The power struggle between franchised dealers and automakers is becoming increasingly evident. Automakers are now facing the potential for millions of dollars to be shifted from them to franchised dealers if parity provisions spread wider. Colorado’s new legislation is a result of this growing power struggle and is an example of how dealers are pushing for more rights and better reimbursement rates.

The legislation is a response to the high cost of living in metropolitan Denver and the need to retain technicians. Automakers will now be forced to reimburse dealers at the higher rates that they charge to retail customers. This will help to ensure that dealers will be able to offer competitive wages to their technicians and retain them. It will also help to ensure that dealers are fairly compensated for their work.
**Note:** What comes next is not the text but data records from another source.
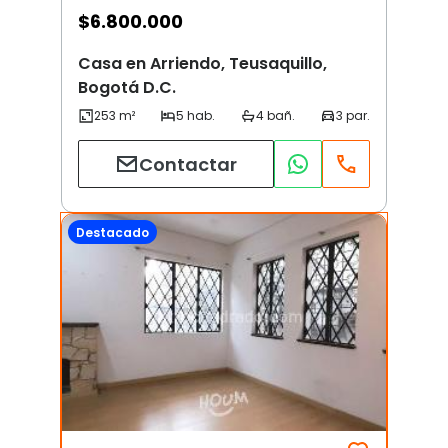
$
6.800.000
Casa en Arriendo, Teusaquillo,
Bogotá D.C.
Contactar
Destacado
The Colorado bill is just one example of how dealers are pushing back against automakers and gaining more rights. It is likely that more states will follow suit and pass similar legislation. This could potentially shift millions of dollars from automakers to franchised dealers. This is a testament to the power of dealers in the automotive industry and the need for automakers to take their rights and needs into consideration. It is clear that dealers are now an integral part of the automotive industry and their rights and needs must be taken into consideration in order for the industry to thrive.